Directions
Return each of the following lines that contains the word "Hovězí".

Data section

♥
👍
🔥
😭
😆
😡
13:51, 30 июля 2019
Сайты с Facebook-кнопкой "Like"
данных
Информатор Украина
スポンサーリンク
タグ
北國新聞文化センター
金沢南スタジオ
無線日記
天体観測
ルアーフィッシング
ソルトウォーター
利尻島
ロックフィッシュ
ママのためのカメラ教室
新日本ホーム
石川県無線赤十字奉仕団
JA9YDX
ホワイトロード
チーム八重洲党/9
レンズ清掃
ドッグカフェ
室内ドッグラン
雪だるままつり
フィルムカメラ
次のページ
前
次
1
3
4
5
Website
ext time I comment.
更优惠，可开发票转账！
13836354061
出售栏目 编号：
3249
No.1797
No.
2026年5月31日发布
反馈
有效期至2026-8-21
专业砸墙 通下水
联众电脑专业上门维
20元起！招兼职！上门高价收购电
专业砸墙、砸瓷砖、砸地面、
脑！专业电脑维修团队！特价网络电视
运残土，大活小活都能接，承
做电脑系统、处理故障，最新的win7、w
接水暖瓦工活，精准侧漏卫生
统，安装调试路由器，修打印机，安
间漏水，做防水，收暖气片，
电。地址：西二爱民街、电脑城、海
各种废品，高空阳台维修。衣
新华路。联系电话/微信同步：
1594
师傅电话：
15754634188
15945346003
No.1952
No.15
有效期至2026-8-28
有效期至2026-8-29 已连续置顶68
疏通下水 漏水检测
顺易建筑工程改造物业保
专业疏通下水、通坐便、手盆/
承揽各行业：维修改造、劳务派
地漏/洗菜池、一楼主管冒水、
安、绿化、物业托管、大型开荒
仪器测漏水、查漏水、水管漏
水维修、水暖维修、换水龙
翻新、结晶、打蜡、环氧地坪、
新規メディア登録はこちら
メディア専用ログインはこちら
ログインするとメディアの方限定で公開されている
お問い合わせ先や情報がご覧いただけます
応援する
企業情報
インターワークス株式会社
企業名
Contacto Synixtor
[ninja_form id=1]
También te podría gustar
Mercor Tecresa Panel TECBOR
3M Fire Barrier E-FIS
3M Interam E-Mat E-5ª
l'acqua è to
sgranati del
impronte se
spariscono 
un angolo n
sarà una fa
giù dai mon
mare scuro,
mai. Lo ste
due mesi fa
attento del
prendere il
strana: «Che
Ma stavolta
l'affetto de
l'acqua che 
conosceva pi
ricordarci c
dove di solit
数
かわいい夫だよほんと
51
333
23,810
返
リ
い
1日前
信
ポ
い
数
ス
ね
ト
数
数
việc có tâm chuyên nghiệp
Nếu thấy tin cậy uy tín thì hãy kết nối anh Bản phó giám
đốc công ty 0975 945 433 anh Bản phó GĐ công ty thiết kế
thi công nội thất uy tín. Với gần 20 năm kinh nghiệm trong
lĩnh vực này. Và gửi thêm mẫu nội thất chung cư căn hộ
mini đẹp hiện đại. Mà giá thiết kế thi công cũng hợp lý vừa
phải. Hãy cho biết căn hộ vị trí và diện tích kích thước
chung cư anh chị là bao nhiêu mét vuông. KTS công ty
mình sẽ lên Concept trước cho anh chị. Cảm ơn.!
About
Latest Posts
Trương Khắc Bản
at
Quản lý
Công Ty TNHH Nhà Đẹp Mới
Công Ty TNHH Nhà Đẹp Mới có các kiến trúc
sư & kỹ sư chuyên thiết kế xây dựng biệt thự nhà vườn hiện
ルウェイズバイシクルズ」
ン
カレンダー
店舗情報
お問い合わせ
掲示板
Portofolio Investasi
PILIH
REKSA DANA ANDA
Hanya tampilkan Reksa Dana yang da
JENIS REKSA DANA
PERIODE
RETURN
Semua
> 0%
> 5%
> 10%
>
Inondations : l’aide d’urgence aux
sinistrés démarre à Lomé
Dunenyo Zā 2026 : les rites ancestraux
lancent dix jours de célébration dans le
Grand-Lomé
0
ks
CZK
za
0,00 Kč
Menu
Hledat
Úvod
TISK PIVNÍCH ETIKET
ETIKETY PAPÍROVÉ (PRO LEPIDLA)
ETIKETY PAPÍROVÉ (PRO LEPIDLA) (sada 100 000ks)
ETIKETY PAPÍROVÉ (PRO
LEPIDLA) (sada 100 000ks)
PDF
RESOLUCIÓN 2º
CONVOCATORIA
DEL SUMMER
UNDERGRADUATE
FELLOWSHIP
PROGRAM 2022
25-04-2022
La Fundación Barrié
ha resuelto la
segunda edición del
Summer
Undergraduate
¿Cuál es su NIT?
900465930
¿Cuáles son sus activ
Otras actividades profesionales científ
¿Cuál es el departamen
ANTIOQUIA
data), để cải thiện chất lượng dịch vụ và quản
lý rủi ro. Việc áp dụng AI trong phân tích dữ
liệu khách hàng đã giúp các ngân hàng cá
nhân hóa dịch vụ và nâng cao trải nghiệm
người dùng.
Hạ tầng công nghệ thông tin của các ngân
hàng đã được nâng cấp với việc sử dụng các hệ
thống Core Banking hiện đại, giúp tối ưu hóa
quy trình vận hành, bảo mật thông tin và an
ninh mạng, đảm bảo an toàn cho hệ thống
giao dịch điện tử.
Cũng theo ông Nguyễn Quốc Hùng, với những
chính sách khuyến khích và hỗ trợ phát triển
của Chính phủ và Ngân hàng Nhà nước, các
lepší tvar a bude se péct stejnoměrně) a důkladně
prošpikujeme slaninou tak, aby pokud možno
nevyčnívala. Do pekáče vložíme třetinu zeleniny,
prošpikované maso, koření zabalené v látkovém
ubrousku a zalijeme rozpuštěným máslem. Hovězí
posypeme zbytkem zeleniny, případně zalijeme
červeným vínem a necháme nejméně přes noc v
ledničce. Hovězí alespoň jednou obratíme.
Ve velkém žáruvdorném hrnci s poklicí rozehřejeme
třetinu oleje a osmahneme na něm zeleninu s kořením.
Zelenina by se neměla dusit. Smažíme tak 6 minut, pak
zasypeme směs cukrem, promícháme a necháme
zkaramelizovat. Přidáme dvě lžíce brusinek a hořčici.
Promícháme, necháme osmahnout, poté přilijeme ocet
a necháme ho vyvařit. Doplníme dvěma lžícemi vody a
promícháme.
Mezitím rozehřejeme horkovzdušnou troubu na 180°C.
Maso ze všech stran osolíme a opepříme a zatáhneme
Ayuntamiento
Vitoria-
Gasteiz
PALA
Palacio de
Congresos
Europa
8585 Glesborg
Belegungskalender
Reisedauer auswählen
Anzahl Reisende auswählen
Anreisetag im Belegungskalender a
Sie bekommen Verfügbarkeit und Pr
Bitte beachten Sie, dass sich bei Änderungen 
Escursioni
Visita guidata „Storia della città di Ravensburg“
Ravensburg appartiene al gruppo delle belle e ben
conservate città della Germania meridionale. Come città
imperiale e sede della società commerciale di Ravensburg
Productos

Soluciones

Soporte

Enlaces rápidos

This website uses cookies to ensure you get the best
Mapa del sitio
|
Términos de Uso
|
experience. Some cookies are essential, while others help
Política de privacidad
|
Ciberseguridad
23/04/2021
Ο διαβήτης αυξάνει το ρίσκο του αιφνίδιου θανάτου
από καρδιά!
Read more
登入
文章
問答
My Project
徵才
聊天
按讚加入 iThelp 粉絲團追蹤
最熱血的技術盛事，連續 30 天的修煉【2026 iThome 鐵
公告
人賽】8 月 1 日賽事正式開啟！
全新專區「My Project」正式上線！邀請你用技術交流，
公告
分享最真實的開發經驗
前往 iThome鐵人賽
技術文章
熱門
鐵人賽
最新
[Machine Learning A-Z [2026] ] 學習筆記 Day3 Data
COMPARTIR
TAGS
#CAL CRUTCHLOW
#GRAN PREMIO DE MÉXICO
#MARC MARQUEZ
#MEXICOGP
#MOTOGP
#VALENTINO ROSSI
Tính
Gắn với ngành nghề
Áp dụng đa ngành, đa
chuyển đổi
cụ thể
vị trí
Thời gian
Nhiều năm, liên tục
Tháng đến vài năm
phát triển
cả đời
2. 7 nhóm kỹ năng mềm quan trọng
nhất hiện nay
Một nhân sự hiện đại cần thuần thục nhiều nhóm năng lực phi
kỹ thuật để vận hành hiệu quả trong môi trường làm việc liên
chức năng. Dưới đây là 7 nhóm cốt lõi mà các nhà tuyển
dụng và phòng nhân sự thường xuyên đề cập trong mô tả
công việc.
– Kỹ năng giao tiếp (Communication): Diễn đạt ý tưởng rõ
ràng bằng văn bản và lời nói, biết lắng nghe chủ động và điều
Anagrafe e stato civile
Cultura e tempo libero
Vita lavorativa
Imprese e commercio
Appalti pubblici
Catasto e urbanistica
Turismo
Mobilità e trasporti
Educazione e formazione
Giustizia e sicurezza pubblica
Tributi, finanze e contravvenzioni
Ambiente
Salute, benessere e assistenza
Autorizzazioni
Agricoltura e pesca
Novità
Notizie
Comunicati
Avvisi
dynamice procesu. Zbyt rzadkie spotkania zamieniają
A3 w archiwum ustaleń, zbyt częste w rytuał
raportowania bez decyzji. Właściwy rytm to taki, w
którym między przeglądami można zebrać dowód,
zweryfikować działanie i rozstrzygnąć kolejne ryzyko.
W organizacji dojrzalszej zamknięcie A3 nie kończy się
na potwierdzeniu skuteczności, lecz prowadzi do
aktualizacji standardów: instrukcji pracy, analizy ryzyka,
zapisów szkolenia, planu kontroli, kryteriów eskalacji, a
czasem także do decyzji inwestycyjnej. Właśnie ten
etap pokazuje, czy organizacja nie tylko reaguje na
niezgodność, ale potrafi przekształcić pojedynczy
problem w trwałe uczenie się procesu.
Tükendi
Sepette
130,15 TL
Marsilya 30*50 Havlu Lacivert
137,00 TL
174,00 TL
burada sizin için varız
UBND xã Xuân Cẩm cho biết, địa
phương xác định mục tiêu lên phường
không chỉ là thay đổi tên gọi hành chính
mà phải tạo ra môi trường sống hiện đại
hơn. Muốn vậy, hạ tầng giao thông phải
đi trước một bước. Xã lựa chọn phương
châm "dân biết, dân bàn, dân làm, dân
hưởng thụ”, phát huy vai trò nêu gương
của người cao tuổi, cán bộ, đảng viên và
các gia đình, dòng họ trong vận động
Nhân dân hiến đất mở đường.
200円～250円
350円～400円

Solution for this task
ubrousku a zalijeme rozpuštěným máslem. Hovězí
ledničce. Hovězí alespoň jednou obratíme.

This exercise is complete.